価値探究の道

投資や競馬の世界で儲けを追求するに世間で思われている価値と実際の価値のギャップを見つけること。そんな思いで書かれたブログです

戦争の終わらせ方を知らなかった日本

この夏は宮崎駿監督の「風立ちぬ」や百田直樹さんの「永遠の零」を読んだりしましたので、太平洋戦争中の日本の事を考えてみました。今の人が語ると、物力の違うアメリカに戦争を挑んだ無謀さや戦時中に起こった各地での悲劇により戦争は起こしてはいけないとの話になります。

中田も戦争自体はしてはいけないと思います。ただ昨年中国が挑発的な行動を行ってきたように、自分の国がいかに争いを望まなくても他国の姿勢や流れにより戦わざるえない状況になってしまうのも確かです。

太平洋戦争にしても、世界恐慌を端に発した西洋列強が採った「ブロック経済」や事実上の経済制裁である「ABCD包囲網」がなければ日本が戦争起こすだけの必要性を感じたかといいますと若干疑問が残ります。勿論歴史にIFという言葉はありませんのでなければという過程が意いのは確かではありますが・・・

太平洋戦争に日本が敗れた理由は色々考えられます。ただ、中田自身が思うのは太平洋戦争で日本があそこまで悲惨な敗北をしたのは、戦争を始める前に、ここまでやれば充分との勝利条件やここまでやられたら撤退との敗北条件を何も決めずに戦争に臨んだ事だと思います。

実際太平洋戦争開始直後は日本は各地で圧勝を続けていました。最初の成果だけを見ますと日本がアメリカと戦いを挑んだのが絶対的に間違いかというとそうは言えないと思います。もし仮に日本が戦争を始めた理由がよく言われているような「石油」の備蓄不足の問題であるなら、インドネシアの油田を制圧した時点で、最初の目標をクリアしたわけです。

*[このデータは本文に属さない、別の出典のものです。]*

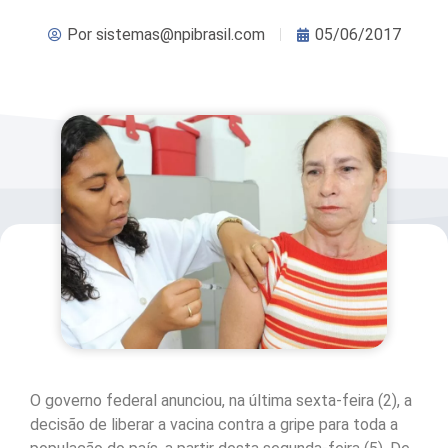
Por
sistemas@npibrasil.com
05/06/2017
O governo federal anunciou, na última sexta-feira (2), a
decisão de liberar a vacina contra a gripe para toda a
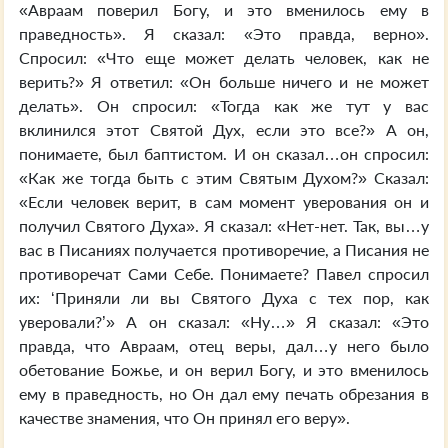
«Авраам поверил Богу, и это вменилось ему в
праведность». Я сказал: «Это правда, верно».
Спросил: «Что еще может делать человек, как не
верить?» Я ответил: «Он больше ничего и не может
делать». Он спросил: «Тогда как же тут у вас
вклинился этот Святой Дух, если это все?» А он,
понимаете, был баптистом. И он сказал…он спросил:
«Как же тогда быть с этим Святым Духом?» Сказал:
«Если человек верит, в сам момент уверования он и
получил Святого Духа». Я сказал: «Нет-нет. Так, вы…у
вас в Писаниях получается противоречие, а Писания не
противоречат Сами Себе. Понимаете? Павел спросил
их: ‘Приняли ли вы Святого Духа с тех пор, как
уверовали?’» А он сказал: «Ну…» Я сказал: «Это
правда, что Авраам, отец веры, дал…у него было
обетование Божье, и он верил Богу, и это вменилось
ему в праведность, но Он дал ему печать обрезания в
качестве знамения, что Он принял его веру».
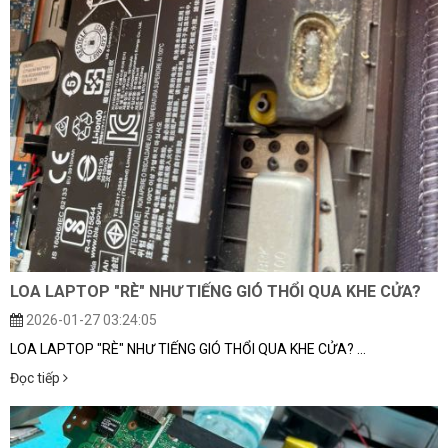
LOA LAPTOP "RÈ" NHƯ TIẾNG GIÓ THỔI QUA KHE CỬA?
2026-01-27 03:24:05
LOA LAPTOP "RÈ" NHƯ TIẾNG GIÓ THỔI QUA KHE CỬA? ...
Đọc tiếp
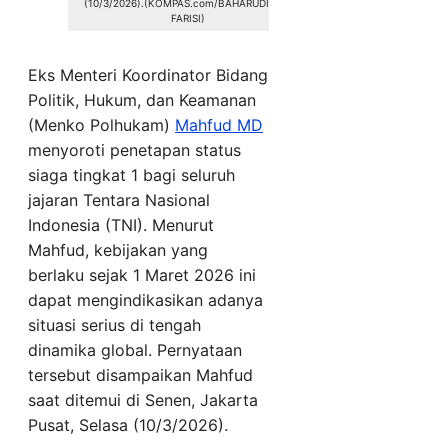
(10/3/2026).(KOMPAS.com/BAHARUDIN AL
FARISI)
Eks Menteri Koordinator Bidang
Politik, Hukum, dan Keamanan
(Menko Polhukam)
Mahfud MD
menyoroti penetapan status
siaga tingkat 1 bagi seluruh
jajaran Tentara Nasional
Indonesia (TNI). Menurut
Mahfud, kebijakan yang
berlaku sejak 1 Maret 2026 ini
dapat mengindikasikan adanya
situasi serius di tengah
dinamika global. Pernyataan
tersebut disampaikan Mahfud
saat ditemui di Senen, Jakarta
Pusat, Selasa (10/3/2026).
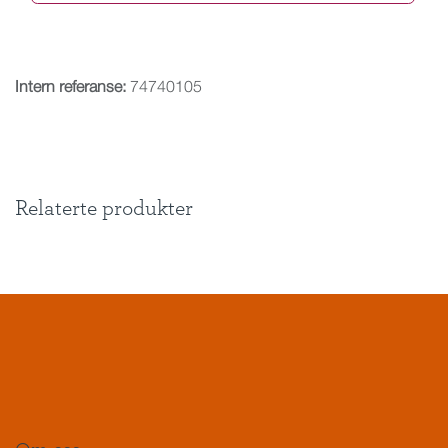
Intern referanse:
74740105
Relaterte produkter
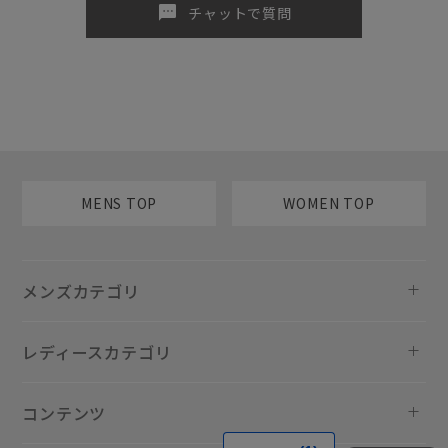
sms
チャットで質問
MENS TOP
WOMEN TOP
メンズカテゴリ
レディースカテゴリ
コンテンツ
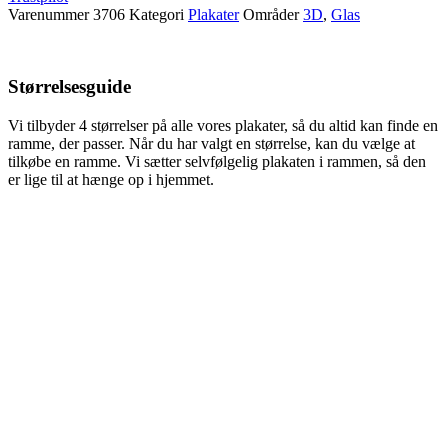
Varenummer
3706
Kategori
Plakater
Områder
3D
,
Glas
Størrelsesguide
Vi tilbyder 4 størrelser på alle vores plakater, så du altid kan finde en
ramme, der passer. Når du har valgt en størrelse, kan du vælge at
tilkøbe en ramme. Vi sætter selvfølgelig plakaten i rammen, så den
er lige til at hænge op i hjemmet.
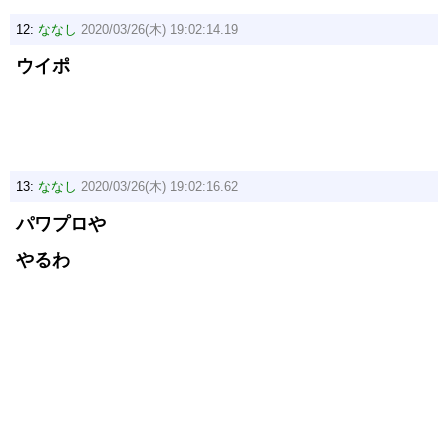
12:
ななし
2020/03/26(木) 19:02:14.19
ウイポ
13:
ななし
2020/03/26(木) 19:02:16.62
パワプロや
やるわ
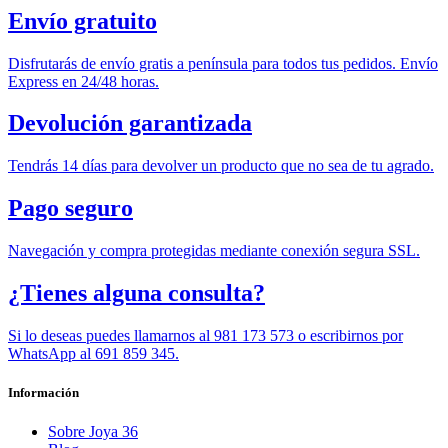
Envío gratuito
Disfrutarás de envío gratis a península para todos tus pedidos. Envío
Express en 24/48 horas.
Devolución garantizada
Tendrás 14 días para devolver un producto que no sea de tu agrado.
Pago seguro
Navegación y compra protegidas mediante conexión segura SSL.
¿Tienes alguna consulta?
Si lo deseas puedes llamarnos al 981 173 573 o escribirnos por
WhatsApp al 691 859 345.
Información
Sobre Joya 36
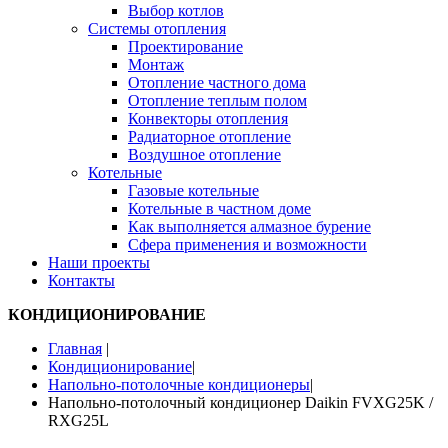
Выбор котлов
Системы отопления
Проектирование
Монтаж
Отопление частного дома
Отопление теплым полом
Конвекторы отопления
Радиаторное отопление
Воздушное отопление
Котельные
Газовые котельные
Котельные в частном доме
Как выполняется алмазное бурение
Сфера применения и возможности
Наши проекты
Контакты
КОНДИЦИОНИРОВАНИЕ
Главная
|
Кондиционирование
|
Напольно-потолочные кондиционеры
|
Напольно-потолочный кондиционер Daikin FVXG25K /
RXG25L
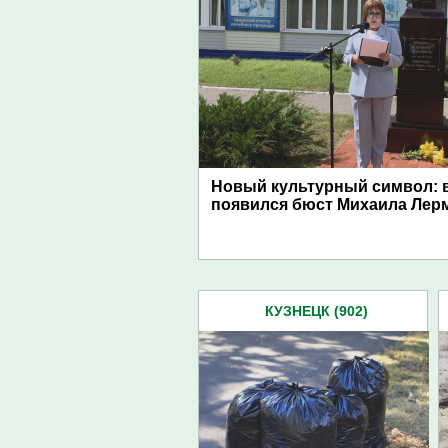
Новый культурный символ: в
появился бюст Михаила Лер
КУЗНЕЦК (902)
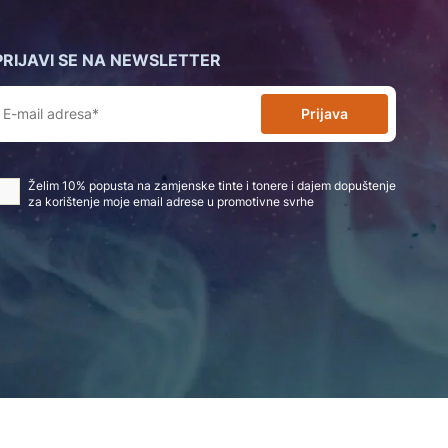
PRIJAVI SE NA NEWSLETTER
Prijava
Želim 10% popusta na zamjenske tinte i tonere i dajem dopuštenje
za korištenje moje email adrese u promotivne svrhe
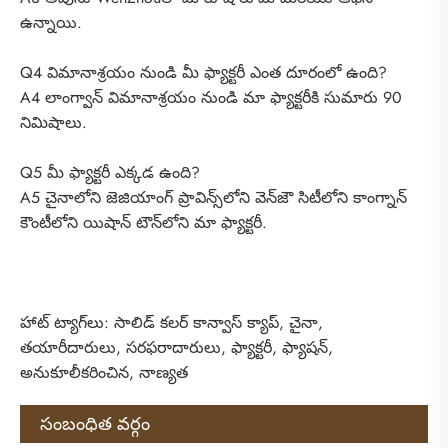
ఉన్నాయి.
Q4 విమానాశ్రయం నుండి మీ ఫ్యాక్టరీ ఎంత దూరంలో ఉంది?
A4 లాంగ్వాన్ విమానాశ్రయం నుండి మా ఫ్యాక్టరీకి సుమారు 90
నిమిషాలు.
Q5 మీ ఫ్యాక్టరీ ఎక్కడ ఉంది?
A5 చైనాలోని జెజియాంగ్ ప్రావిన్స్‌లోని వెన్‌జౌ సిటీలోని కాంగ్నాన్
కౌంటీలోని యిషాన్ టౌన్‌లోని మా ఫ్యాక్టరీ.
హాట్ ట్యాగ్‌లు: సాలిడ్ కలర్ కాన్వాస్ క్యాప్, చైనా,
తయారీదారులు, సరఫరాదారులు, ఫ్యాక్టరీ, ఫ్యాషన్,
అనుకూలీకరించిన, నాణ్యత
సంబంధిత వర్గం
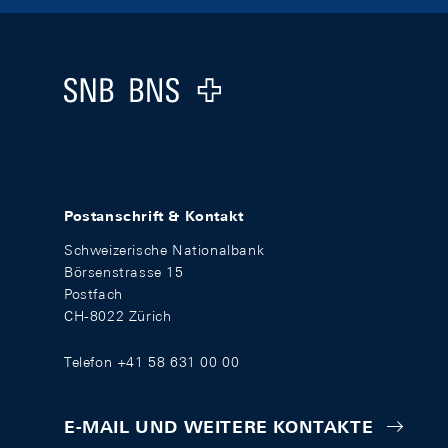
Footer
Logo
Postanschrift & Kontakt
Schweizerische Nationalbank
Börsenstrasse 15
Postfach
CH-8022 Zürich
Telefon +41 58 631 00 00
E-MAIL UND WEITERE KONTAKTE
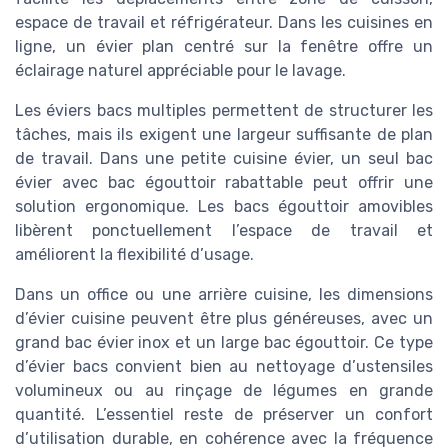
espace de travail et réfrigérateur. Dans les cuisines en
ligne, un évier plan centré sur la fenêtre offre un
éclairage naturel appréciable pour le lavage.
Les éviers bacs multiples permettent de structurer les
tâches, mais ils exigent une largeur suffisante de plan
de travail. Dans une petite cuisine évier, un seul bac
évier avec bac égouttoir rabattable peut offrir une
solution ergonomique. Les bacs égouttoir amovibles
libèrent ponctuellement l’espace de travail et
améliorent la flexibilité d’usage.
Dans un office ou une arrière cuisine, les dimensions
d’évier cuisine peuvent être plus généreuses, avec un
grand bac évier inox et un large bac égouttoir. Ce type
d’évier bacs convient bien au nettoyage d’ustensiles
volumineux ou au rinçage de légumes en grande
quantité. L’essentiel reste de préserver un confort
d’utilisation durable, en cohérence avec la fréquence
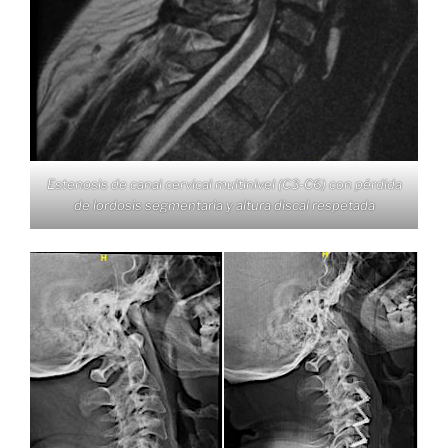
Estenosis de canal cervical multinivel (C3-C6) con pérdida
de lordosis segmentaria y altura discal respetada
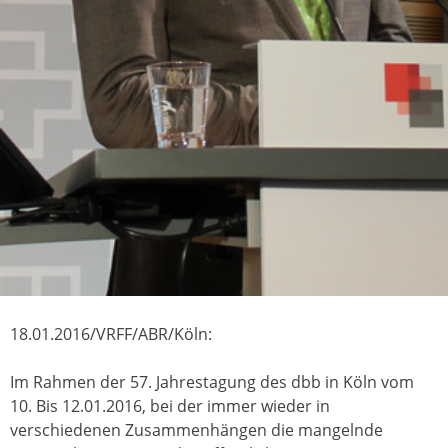
18.01.2016/VRFF/ABR/Köln:
Im Rahmen der 57. Jahrestagung des dbb in Köln vom
10. Bis 12.01.2016, bei der immer wieder in
verschiedenen Zusammenhängen die mangelnde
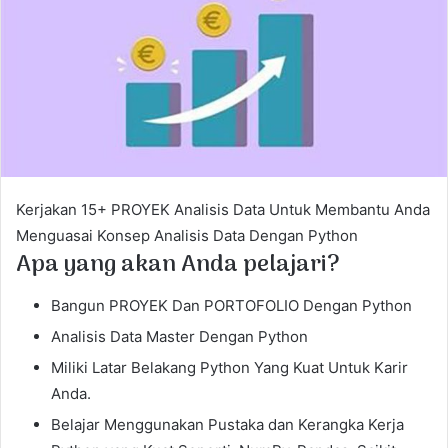
e
m
a
i
l
Kerjakan 15+ PROYEK Analisis Data Untuk Membantu Anda
Menguasai Konsep Analisis Data Dengan Python
Apa yang akan Anda pelajari?
Bangun PROYEK Dan PORTOFOLIO Dengan Python
Analisis Data Master Dengan Python
Miliki Latar Belakang Python Yang Kuat Untuk Karir
Anda.
Belajar Menggunakan Pustaka dan Kerangka Kerja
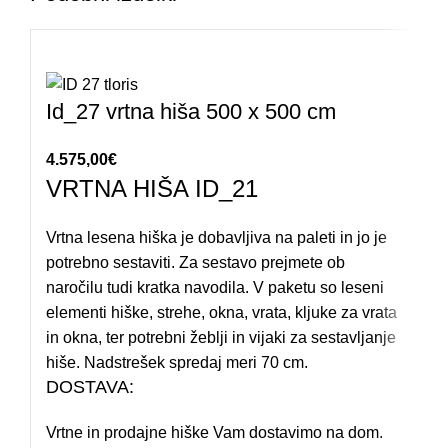
Id_27 vrtna hiša 500 x 500 cm
4.575,00
€
VRTNA HIŠA ID_21
Vrtna lesena hiška je dobavljiva na paleti in jo je
potrebno sestaviti. Za sestavo prejmete ob
naročilu tudi kratka navodila. V paketu so leseni
elementi hiške, strehe, okna, vrata, kljuke za vrata
in okna, ter potrebni žeblji in vijaki za sestavljanje
hiše. Nadstrešek spredaj meri 70 cm.
DOSTAVA:
Vrtne in prodajne hiške Vam dostavimo na dom.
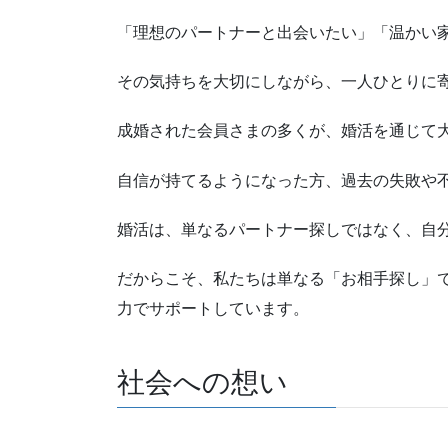
「理想のパートナーと出会いたい」「温かい
その気持ちを大切にしながら、一人ひとりに
成婚された会員さまの多くが、婚活を通じて
自信が持てるようになった方、過去の失敗や
婚活は、単なるパートナー探しではなく、自
だからこそ、私たちは単なる「お相手探し」
力でサポートしています。
社会への想い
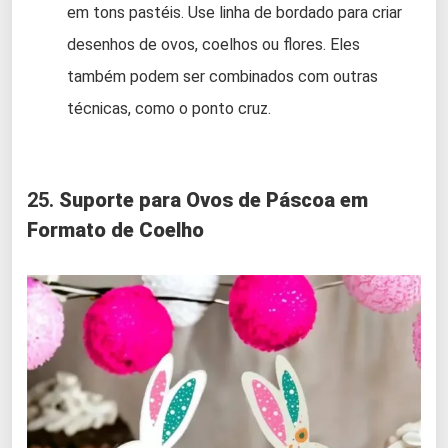
em tons pastéis. Use linha de bordado para criar
desenhos de ovos, coelhos ou flores. Eles
também podem ser combinados com outras
técnicas, como o ponto cruz.
25.
Suporte para Ovos de Páscoa em
Formato de Coelho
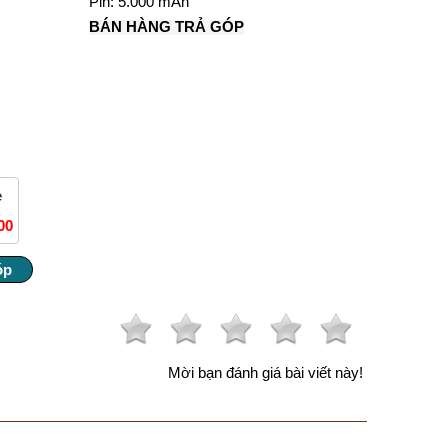
Pin: 5.000 mAh
BÁN HÀNG TRẢ GÓP
e
00
Mời bạn đánh giá bài viết này!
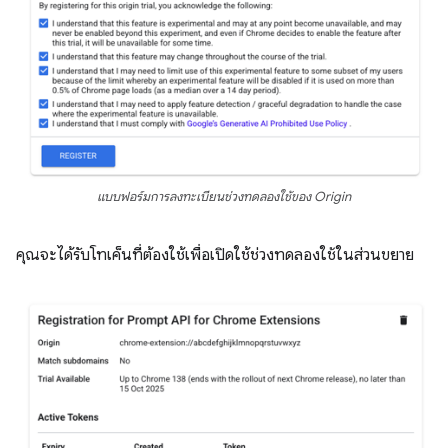
แบบฟอร์มการลงทะเบียนช่วงทดลองใช้ของ Origin
คุณจะได้รับโทเค็นที่ต้องใช้เพื่อเปิดใช้ช่วงทดลองใช้ในส่วนขยาย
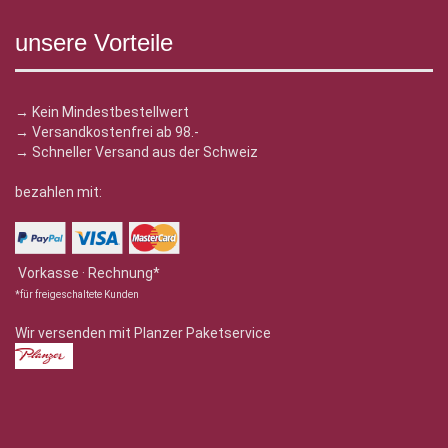
unsere Vorteile
→ Kein Mindestbestellwert
→ Versandkostenfrei ab 98.-
→ Schneller Versand aus der Schweiz
bezahlen mit:
Vorkasse · Rechnung*
*für freigeschaltete Kunden
Wir versenden mit Planzer Paketservice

ここでアメリカでなくイギリスやオランダに個別に和平交渉を持ち込み連合国の連携を阻害したり、そうはならなくても戦況が有利なうちに戦略物質である「石油」の備蓄を確保し、撤退するような戦略を取ればうまくいけば日本は戦争に勝てた、少なくとも惨敗は避けれたのかもしれません。

それをいたずらに戦場を分散させ、戦力が分散した結果日本は各地で負けるようになります。撤退らしい撤退もせずに各地にバラバラに軍隊を残していた結果、太平洋戦争終了時にはシベリアにも中国にも東南アジアにも日本兵の方が存在した状況は撤退することすらちゃんと出来なかった日本の軍隊の悲劇を表しているように思えます。

日本軍のとった行動を企業戦略にたとえるとするなら、本来は何か戦略的目標(石油の確保等)があってその手段として「戦争」があるべきはずなのが、いつの間にか手段であるはずの「戦争をすること」が目標となってしまったことの悲劇ではないかと思います。その結果「戦争することで」一番の利益を得るはずの軍隊は解散に追い込まれ、いわば会社を倒産させてしまったことになったので何をしているのかやらです。

ただこの悲劇は、省の利益ばかりを追求する現在の官僚さんたちの状況を見ると笑いごとにも思えません。本来日本の国の国力を上げるという戦略があって、その手段として「予算」が与えられているはずですが、今の官僚さんは「予算」の確保に血祭を挙げている状況で、太平洋戦争の軍隊と同じく手段が目的と課していると言いますのは、中田が厳しすぎるでしょうか。今の官僚組織が過去の日本軍と同じ経路をたどらないことを祈りつつも、期待薄かなと中田は考えています。